══ Input material

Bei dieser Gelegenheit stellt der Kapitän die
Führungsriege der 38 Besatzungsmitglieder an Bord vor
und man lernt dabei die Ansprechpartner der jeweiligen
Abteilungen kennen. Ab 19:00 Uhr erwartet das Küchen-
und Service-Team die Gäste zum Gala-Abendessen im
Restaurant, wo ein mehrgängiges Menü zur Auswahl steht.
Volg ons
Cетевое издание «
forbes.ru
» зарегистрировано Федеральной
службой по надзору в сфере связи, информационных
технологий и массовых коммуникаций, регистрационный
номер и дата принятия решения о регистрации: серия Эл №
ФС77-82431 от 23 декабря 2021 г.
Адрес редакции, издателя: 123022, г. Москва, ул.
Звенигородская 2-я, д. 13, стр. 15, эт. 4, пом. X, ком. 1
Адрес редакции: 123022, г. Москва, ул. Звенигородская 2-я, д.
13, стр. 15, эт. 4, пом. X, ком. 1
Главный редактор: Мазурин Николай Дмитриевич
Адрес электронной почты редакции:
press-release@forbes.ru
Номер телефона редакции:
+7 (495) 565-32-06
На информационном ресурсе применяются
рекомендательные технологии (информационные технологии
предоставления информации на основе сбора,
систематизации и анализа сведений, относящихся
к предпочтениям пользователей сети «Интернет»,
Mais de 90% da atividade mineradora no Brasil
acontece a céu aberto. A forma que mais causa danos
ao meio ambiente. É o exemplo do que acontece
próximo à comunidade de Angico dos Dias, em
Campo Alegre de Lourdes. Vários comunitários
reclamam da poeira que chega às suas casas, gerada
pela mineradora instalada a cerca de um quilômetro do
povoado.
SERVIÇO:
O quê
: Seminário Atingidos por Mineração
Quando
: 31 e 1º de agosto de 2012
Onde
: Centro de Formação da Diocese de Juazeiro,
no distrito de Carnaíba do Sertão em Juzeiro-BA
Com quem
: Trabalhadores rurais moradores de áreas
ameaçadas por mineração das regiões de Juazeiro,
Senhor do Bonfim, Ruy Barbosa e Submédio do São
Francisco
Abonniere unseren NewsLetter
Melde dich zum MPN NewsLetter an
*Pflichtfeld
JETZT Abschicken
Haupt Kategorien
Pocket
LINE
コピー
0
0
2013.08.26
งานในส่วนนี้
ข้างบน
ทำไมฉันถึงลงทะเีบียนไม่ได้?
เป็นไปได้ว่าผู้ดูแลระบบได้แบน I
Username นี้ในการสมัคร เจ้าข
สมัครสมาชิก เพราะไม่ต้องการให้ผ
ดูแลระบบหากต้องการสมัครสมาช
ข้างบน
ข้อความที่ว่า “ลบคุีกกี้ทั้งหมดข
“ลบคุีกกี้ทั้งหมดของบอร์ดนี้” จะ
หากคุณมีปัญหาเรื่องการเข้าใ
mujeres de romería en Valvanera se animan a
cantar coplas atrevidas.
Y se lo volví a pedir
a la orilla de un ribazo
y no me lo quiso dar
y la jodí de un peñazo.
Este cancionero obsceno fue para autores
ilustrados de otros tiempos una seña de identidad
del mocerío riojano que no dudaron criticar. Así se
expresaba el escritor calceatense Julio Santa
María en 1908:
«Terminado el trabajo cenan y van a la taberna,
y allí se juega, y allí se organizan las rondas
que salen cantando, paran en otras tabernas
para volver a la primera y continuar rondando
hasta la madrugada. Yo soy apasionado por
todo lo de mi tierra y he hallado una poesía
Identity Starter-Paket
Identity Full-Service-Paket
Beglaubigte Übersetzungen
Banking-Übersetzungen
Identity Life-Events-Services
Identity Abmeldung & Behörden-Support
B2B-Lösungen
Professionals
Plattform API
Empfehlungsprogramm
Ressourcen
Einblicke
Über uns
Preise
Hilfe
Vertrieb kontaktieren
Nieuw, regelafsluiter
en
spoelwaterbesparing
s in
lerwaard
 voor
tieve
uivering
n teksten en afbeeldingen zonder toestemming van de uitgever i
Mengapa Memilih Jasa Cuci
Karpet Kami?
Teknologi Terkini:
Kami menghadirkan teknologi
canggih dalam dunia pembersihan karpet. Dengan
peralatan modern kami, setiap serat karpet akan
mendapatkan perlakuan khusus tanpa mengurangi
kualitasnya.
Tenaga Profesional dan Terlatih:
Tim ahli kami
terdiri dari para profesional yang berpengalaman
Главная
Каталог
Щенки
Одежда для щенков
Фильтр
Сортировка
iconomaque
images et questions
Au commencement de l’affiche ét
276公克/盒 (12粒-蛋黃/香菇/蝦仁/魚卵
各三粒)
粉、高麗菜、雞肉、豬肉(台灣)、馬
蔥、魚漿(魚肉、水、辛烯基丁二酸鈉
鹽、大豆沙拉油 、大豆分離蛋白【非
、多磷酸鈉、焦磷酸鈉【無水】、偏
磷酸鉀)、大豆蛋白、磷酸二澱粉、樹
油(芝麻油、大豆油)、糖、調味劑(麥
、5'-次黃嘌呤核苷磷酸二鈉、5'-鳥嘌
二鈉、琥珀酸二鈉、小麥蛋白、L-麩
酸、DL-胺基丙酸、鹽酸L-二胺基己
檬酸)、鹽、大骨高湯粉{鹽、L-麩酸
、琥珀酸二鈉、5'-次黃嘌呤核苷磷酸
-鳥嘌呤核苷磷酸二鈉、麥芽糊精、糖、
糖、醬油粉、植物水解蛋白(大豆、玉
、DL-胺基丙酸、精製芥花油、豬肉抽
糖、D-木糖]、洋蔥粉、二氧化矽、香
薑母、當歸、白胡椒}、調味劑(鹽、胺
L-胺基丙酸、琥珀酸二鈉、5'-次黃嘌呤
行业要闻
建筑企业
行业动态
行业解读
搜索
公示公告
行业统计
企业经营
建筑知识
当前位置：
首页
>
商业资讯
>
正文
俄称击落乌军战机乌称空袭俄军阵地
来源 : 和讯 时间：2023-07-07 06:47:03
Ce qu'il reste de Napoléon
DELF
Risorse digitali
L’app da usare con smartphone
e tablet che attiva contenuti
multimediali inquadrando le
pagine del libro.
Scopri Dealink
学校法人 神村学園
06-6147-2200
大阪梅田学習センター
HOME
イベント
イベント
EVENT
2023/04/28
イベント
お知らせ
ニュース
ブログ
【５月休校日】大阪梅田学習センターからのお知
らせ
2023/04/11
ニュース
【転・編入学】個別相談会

════

Task description » Set down every line of the records above word for word, keeping their original order.

Answer for the task »
Bei dieser Gelegenheit stellt der Kapitän die
Führungsriege der 38 Besatzungsmitglieder an Bord vor
und man lernt dabei die Ansprechpartner der jeweiligen
Abteilungen kennen. Ab 19:00 Uhr erwartet das Küchen-
und Service-Team die Gäste zum Gala-Abendessen im
Restaurant, wo ein mehrgängiges Menü zur Auswahl steht.
Volg ons
Cетевое издание «
forbes.ru
» зарегистрировано Федеральной
службой по надзору в сфере связи, информационных
технологий и массовых коммуникаций, регистрационный
номер и дата принятия решения о регистрации: серия Эл №
ФС77-82431 от 23 декабря 2021 г.
Адрес редакции, издателя: 123022, г. Москва, ул.
Звенигородская 2-я, д. 13, стр. 15, эт. 4, пом. X, ком. 1
Адрес редакции: 123022, г. Москва, ул. Звенигородская 2-я, д.
13, стр. 15, эт. 4, пом. X, ком. 1
Главный редактор: Мазурин Николай Дмитриевич
Адрес электронной почты редакции:
press-release@forbes.ru
Номер телефона редакции:
+7 (495) 565-32-06
На информационном ресурсе применяются
рекомендательные технологии (информационные технологии
предоставления информации на основе сбора,
систематизации и анализа сведений, относящихся
к предпочтениям пользователей сети «Интернет»,
Mais de 90% da atividade mineradora no Brasil
acontece a céu aberto. A forma que mais causa danos
ao meio ambiente. É o exemplo do que acontece
próximo à comunidade de Angico dos Dias, em
Campo Alegre de Lourdes. Vários comunitários
reclamam da poeira que chega às suas casas, gerada
pela mineradora instalada a cerca de um quilômetro do
povoado.
SERVIÇO:
O quê
: Seminário Atingidos por Mineração
Quando
: 31 e 1º de agosto de 2012
Onde
: Centro de Formação da Diocese de Juazeiro,
no distrito de Carnaíba do Sertão em Juzeiro-BA
Com quem
: Trabalhadores rurais moradores de áreas
ameaçadas por mineração das regiões de Juazeiro,
Senhor do Bonfim, Ruy Barbosa e Submédio do São
Francisco
Abonniere unseren NewsLetter
Melde dich zum MPN NewsLetter an
*Pflichtfeld
JETZT Abschicken
Haupt Kategorien
Pocket
LINE
コピー
0
0
2013.08.26
งานในส่วนนี้
ข้างบน
ทำไมฉันถึงลงทะเีบียนไม่ได้?
เป็นไปได้ว่าผู้ดูแลระบบได้แบน I
Username นี้ในการสมัคร เจ้าข
สมัครสมาชิก เพราะไม่ต้องการให้ผ
ดูแลระบบหากต้องการสมัครสมาช
ข้างบน
ข้อความที่ว่า “ลบคุีกกี้ทั้งหมดข
“ลบคุีกกี้ทั้งหมดของบอร์ดนี้” จะ
หากคุณมีปัญหาเรื่องการเข้าใ
mujeres de romería en Valvanera se animan a
cantar coplas atrevidas.
Y se lo volví a pedir
a la orilla de un ribazo
y no me lo quiso dar
y la jodí de un peñazo.
Este cancionero obsceno fue para autores
ilustrados de otros tiempos una seña de identidad
del mocerío riojano que no dudaron criticar. Así se
expresaba el escritor calceatense Julio Santa
María en 1908:
«Terminado el trabajo cenan y van a la taberna,
y allí se juega, y allí se organizan las rondas
que salen cantando, paran en otras tabernas
para volver a la primera y continuar rondando
hasta la madrugada. Yo soy apasionado por
todo lo de mi tierra y he hallado una poesía
Identity Starter-Paket
Identity Full-Service-Paket
Beglaubigte Übersetzungen
Banking-Übersetzungen
Identity Life-Events-Services
Identity Abmeldung & Behörden-Support
B2B-Lösungen
Professionals
Plattform API
Empfehlungsprogramm
Ressourcen
Einblicke
Über uns
Preise
Hilfe
Vertrieb kontaktieren
Nieuw, regelafsluiter
en
spoelwaterbesparing
s in
lerwaard
 voor
tieve
uivering
n teksten en afbeeldingen zonder toestemming van de uitgever i
Mengapa Memilih Jasa Cuci
Karpet Kami?
Teknologi Terkini:
Kami menghadirkan teknologi
canggih dalam dunia pembersihan karpet. Dengan
peralatan modern kami, setiap serat karpet akan
mendapatkan perlakuan khusus tanpa mengurangi
kualitasnya.
Tenaga Profesional dan Terlatih:
Tim ahli kami
terdiri dari para profesional yang berpengalaman
Главная
Каталог
Щенки
Одежда для щенков
Фильтр
Сортировка
iconomaque
images et questions
Au commencement de l’affiche ét
276公克/盒 (12粒-蛋黃/香菇/蝦仁/魚卵
各三粒)
粉、高麗菜、雞肉、豬肉(台灣)、馬
蔥、魚漿(魚肉、水、辛烯基丁二酸鈉
鹽、大豆沙拉油 、大豆分離蛋白【非
、多磷酸鈉、焦磷酸鈉【無水】、偏
磷酸鉀)、大豆蛋白、磷酸二澱粉、樹
油(芝麻油、大豆油)、糖、調味劑(麥
、5'-次黃嘌呤核苷磷酸二鈉、5'-鳥嘌
二鈉、琥珀酸二鈉、小麥蛋白、L-麩
酸、DL-胺基丙酸、鹽酸L-二胺基己
檬酸)、鹽、大骨高湯粉{鹽、L-麩酸
、琥珀酸二鈉、5'-次黃嘌呤核苷磷酸
-鳥嘌呤核苷磷酸二鈉、麥芽糊精、糖、
糖、醬油粉、植物水解蛋白(大豆、玉
、DL-胺基丙酸、精製芥花油、豬肉抽
糖、D-木糖]、洋蔥粉、二氧化矽、香
薑母、當歸、白胡椒}、調味劑(鹽、胺
L-胺基丙酸、琥珀酸二鈉、5'-次黃嘌呤
行业要闻
建筑企业
行业动态
行业解读
搜索
公示公告
行业统计
企业经营
建筑知识
当前位置：
首页
>
商业资讯
>
正文
俄称击落乌军战机乌称空袭俄军阵地
来源 : 和讯 时间：2023-07-07 06:47:03
Ce qu'il reste de Napoléon
DELF
Risorse digitali
L’app da usare con smartphone
e tablet che attiva contenuti
multimediali inquadrando le
pagine del libro.
Scopri Dealink
学校法人 神村学園
06-6147-2200
大阪梅田学習センター
HOME
イベント
イベント
EVENT
2023/04/28
イベント
お知らせ
ニュース
ブログ
【５月休校日】大阪梅田学習センターからのお知
らせ
2023/04/11
ニュース
【転・編入学】個別相談会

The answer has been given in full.